I am unable to trace any case law in our jurisdiction on the interpretation of this section and the word “Slavery” is not defined in our legislation, either in the Constitution itself or in case law. The International Convention on the abolition of Slavery and the Slave trade (Geneva 1926) article one refers to slavery as “the status or condition of a person over whom all or any other powers attaching to the right of ownership are exercised”. The 1956 Supplementary Convention resolved to extend abolition to “institutions similar to slavery” and these were considered to include debt bondage, serfdom, bride price and exploitation of child labour.

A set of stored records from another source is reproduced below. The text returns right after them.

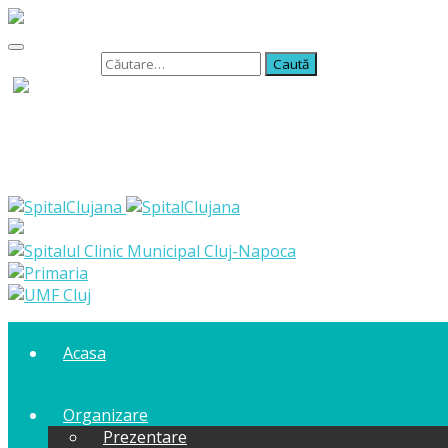
Caută după:
Acasa
Organizare
Prezentare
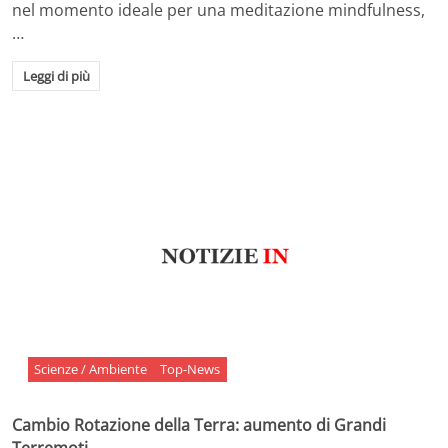
nel momento ideale per una meditazione mindfulness,
…
Leggi di più
Scienze / Ambiente
Top-News
Cambio Rotazione della Terra: aumento di Grandi
Terremoti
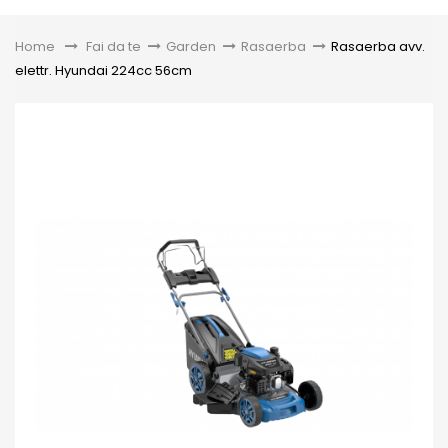
Toggle
Home
&gt;
Fai da te
>
Garden
>
Rasaerba
>
Rasaerba avv.
elettr. Hyundai 224cc 56cm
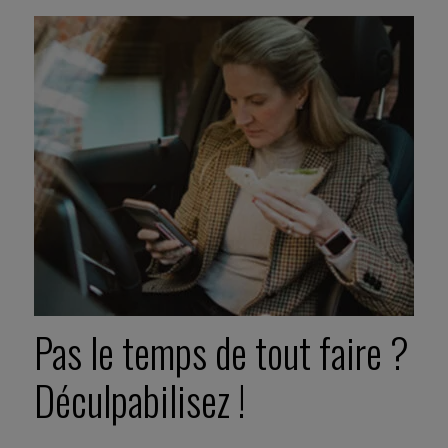
Pas le temps de tout faire ?
Déculpabilisez !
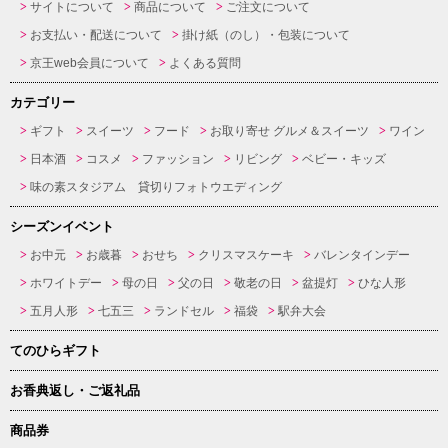
サイトについて
商品について
ご注文について
お支払い・配送について
掛け紙（のし）・包装について
京王web会員について
よくある質問
カテゴリー
ギフト
スイーツ
フード
お取り寄せ グルメ＆スイーツ
ワイン
日本酒
コスメ
ファッション
リビング
ベビー・キッズ
味の素スタジアム 貸切りフォトウエディング
シーズンイベント
お中元
お歳暮
おせち
クリスマスケーキ
バレンタインデー
ホワイトデー
母の日
父の日
敬老の日
盆提灯
ひな人形
五月人形
七五三
ランドセル
福袋
駅弁大会
てのひらギフト
お香典返し・ご返礼品
商品券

Section 253 of the Constitution not only strictly forbids slavery and the slave trade but “all similar institutions and practices”. It appears to me that the handing over of a child, or an adult, to another family or group in payment or recompense for the misdeeds of a third person where that child or adult had no say or ability to dispute the handing over is an institution or practice similar to slavery as the child concerned has no say in its transfer. The Constitution, Sch 1.5(2), provides that a constitutional law shall be given a fair and liberal meaning and in applying this to similar institutions and practices to “Slavery” I consider the handing over of a child in reparation for the misdeeds of another is similar and thereby prohibited by s 253 of the Constitution.

For the reasons:

N2>1.       I have no evidence under s 2 of the Customs Recognition Act (Ch No 19);

N2>2.       I consider it contrary to the welfare of a child and under s 3(1)(b) of the Customs Recognition Act (Ch No 19); and

N2>3.       I consider the handing over of the child as an institution or practice similar to slavery and so prohibited by s 253 of the Constitution;

I refuse to recognise the custom of handing over one of the defendant’s daughters to the relative of the deceased as a custom that may be considered in mitigation of punishment.

[After considering other case law and facts in mitigation the defendant was sentenced to four and a half years in hard labour less a period of three months in remand.]

Sentenced accordingly

Lawyer for the State: Public Prosecutor.

Lawyer for the defendant: Public Solicitor.